[Collected data]
☆ ☆ ☆ ☆ ☆
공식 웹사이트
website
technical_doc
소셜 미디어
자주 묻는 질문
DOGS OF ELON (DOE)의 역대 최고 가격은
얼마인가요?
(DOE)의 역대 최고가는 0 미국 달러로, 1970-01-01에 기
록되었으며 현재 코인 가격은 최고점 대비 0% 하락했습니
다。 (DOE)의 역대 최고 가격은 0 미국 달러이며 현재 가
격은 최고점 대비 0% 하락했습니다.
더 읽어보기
☆ ☆ ☆ ☆ ☆
Set down all of the data above again, exactly.

◆ Result of the exercise
공식 웹사이트
website
technical_doc
소셜 미디어
자주 묻는 질문
DOGS OF ELON (DOE)의 역대 최고 가격은
얼마인가요?
(DOE)의 역대 최고가는 0 미국 달러로, 1970-01-01에 기
록되었으며 현재 코인 가격은 최고점 대비 0% 하락했습니
다。 (DOE)의 역대 최고 가격은 0 미국 달러이며 현재 가
격은 최고점 대비 0% 하락했습니다.
더 읽어보기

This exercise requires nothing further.